Un nuovo studio ha confermato il timore che utilizzare chatbot basati sull'intelligenza artificiale (IA) per cercare consigli medici può essere "pericoloso".
La ricerca ha scoperto che l'uso dell'intelligenza artificiale per prendere decisioni mediche presenta dei rischi per i pazienti , a causa della sua "tendenza a fornire informazioni imprecise e incoerenti".
Ricorrere all'Ia per curarsi può essere pericolo
Lo studio è stato condotto da ricercatori dell'Oxford Internet Institute e del Nuffield Department of Primary Care Health Sciences dell'Università di Oxford ed è stato pubblicato sulla rivista scientifica Nature Medicine.
La dottoressa Rebecca Payne, coautrice dello studio, ha affermato che "nonostante tutto il clamore, l'intelligenza artificiale non è ancora pronta ad assumere il ruolo del medico".
"I pazienti devono essere consapevoli che chiedere a un modello linguistico di grandi dimensioni informazioni sui propri sintomi può essere pericoloso, poiché può fornire diagnosi errate e non riconoscere quando è necessario un aiuto urgente", ha aggiunto Payne, che è anche medico di base.
Nello studio, i ricercatori hanno chiesto a circa 1.300 partecipanti di identificare potenziali condizioni di salute e un piano d'azione consigliato utilizzando diversi scenari.

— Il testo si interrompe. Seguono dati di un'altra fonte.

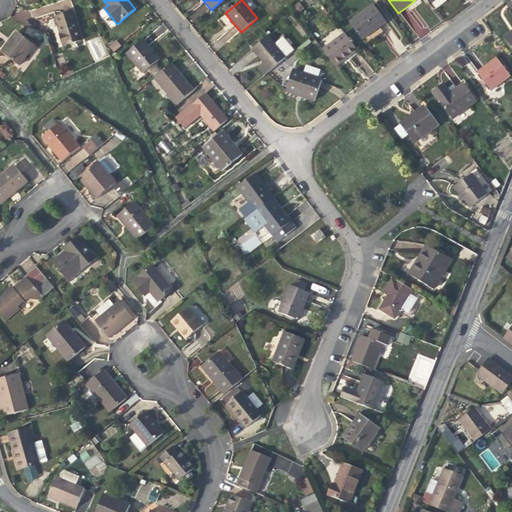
[(349,23),(362,40),(376,29),(387,21),(374,4),(349,23)]
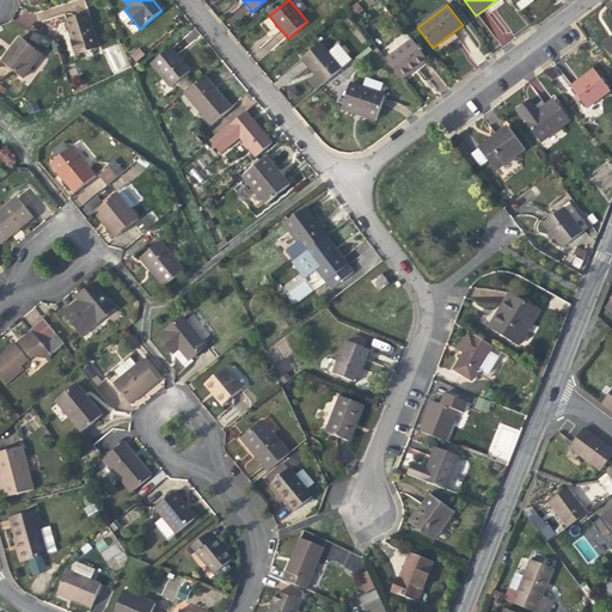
[(87,13),(66,20),(72,38),(78,54),(98,47),(87,13)]
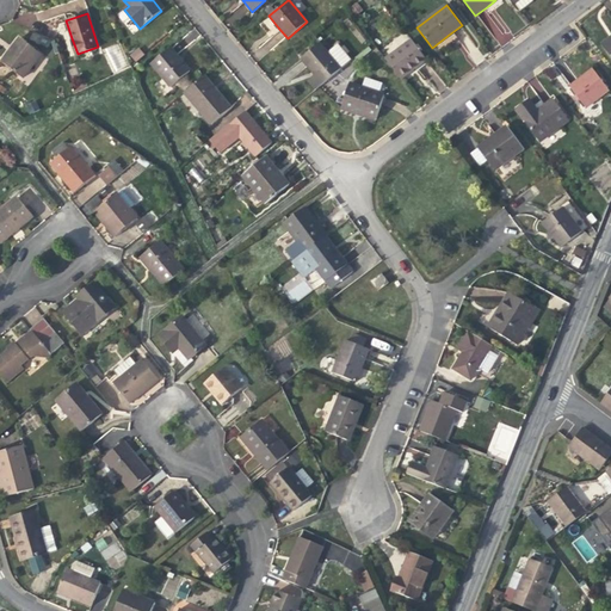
[(610,36),(600,44),(610,57),(610,36)]
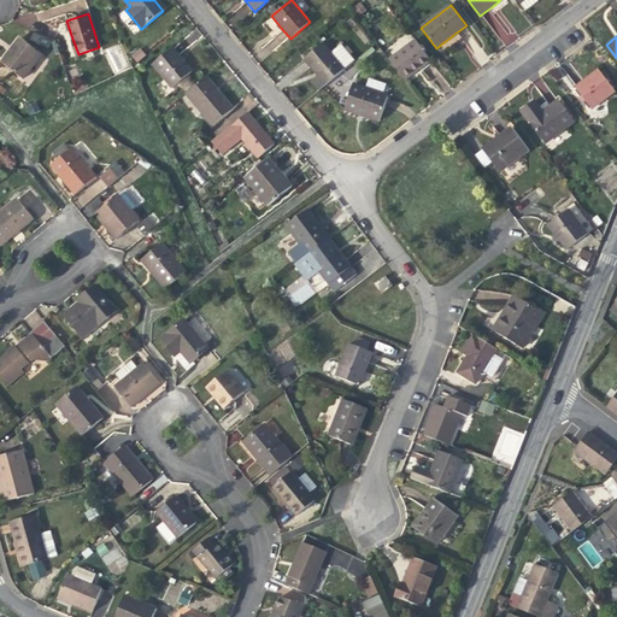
[(16,46),(12,50),(16,53),(24,42),(21,40),(16,46)]
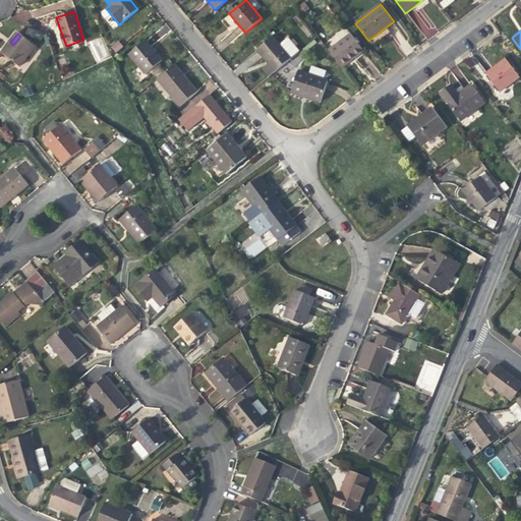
[(329,50),(342,67),(354,58),(364,51),(350,34),(329,50)]
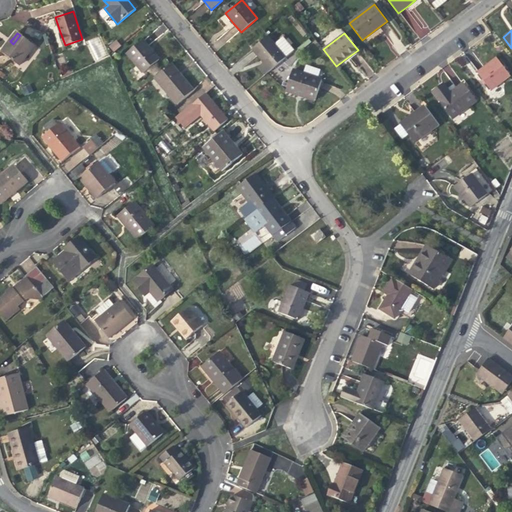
[(34,47),(20,35),(13,44),(10,41),(2,51),(20,65),(34,47)]
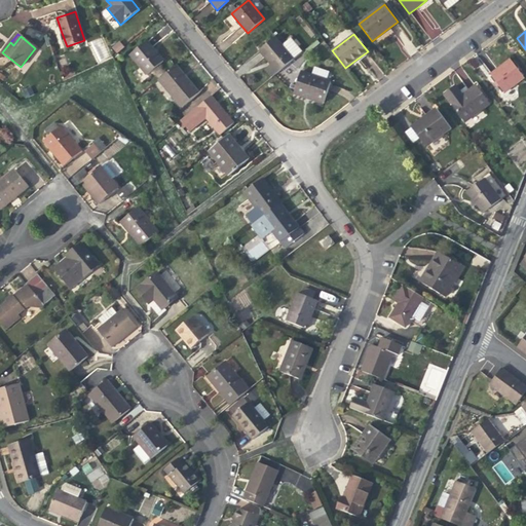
[(272,77),(294,59),(283,45),(275,36),(259,50),(266,58),(271,64),(265,69),(272,77)]
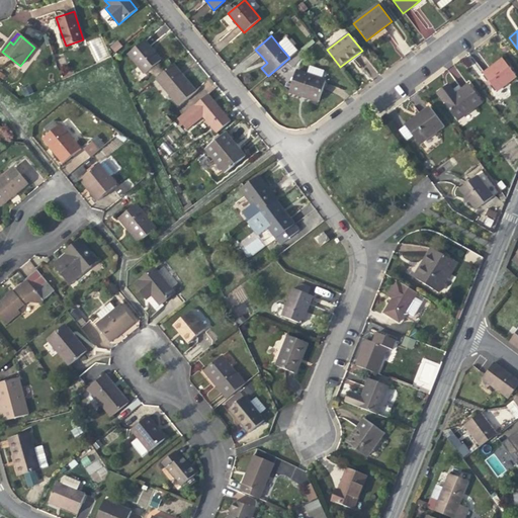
[(287,36),(278,45),(289,58),(298,51),(287,36)]
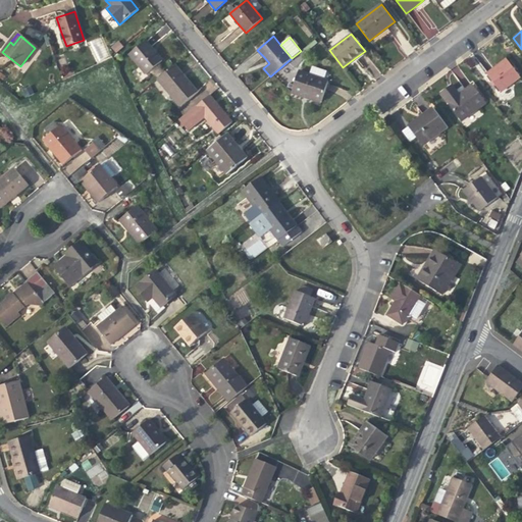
[(111,46),(115,53),(123,47),(119,41),(111,46)]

Alcuni partecipanti hanno utilizzato software di intelligenza artificiale basati su modelli linguistici di grandi dimensioni per ricevere una potenziale diagnosi e i passaggi successivi, mentre altri hanno utilizzato metodi più tradizionali, come consultare un medico di base.
I ricercatori hanno poi valutato i risultati e hanno scoperto che l'intelligenza artificiale spesso forniva un "mix di informazioni buone e cattive" che gli utenti facevano fatica a distinguere.
Hanno scoperto che, sebbene i chatbot basati sull'intelligenza artificiale ora "eccellano nei test standardizzati di conoscenza medica", il loro utilizzo come strumento medico "comporterebbe dei rischi per gli utenti reali che cercano aiuto per i propri sintomi medici".
"Questi risultati evidenziano la difficoltà di costruire sistemi di intelligenza artificiale in grado di supportare realmente le persone in settori delicati e ad alto rischio come la salute", la dottoressa Payne.
L'autore principale dello studio, Andrew Bean dell'Oxford Internet Institute, ha affermato che lo studio ha dimostrato che "interagire con gli esseri umani rappresenta una sfida" anche per gli LLM (i modelli avanzati di intelligenza artificiale) più performanti.
"Ci auguriamo che questo lavoro contribuisca allo sviluppo di sistemi di intelligenza artificiale più sicuri e utili", ha aggiunto.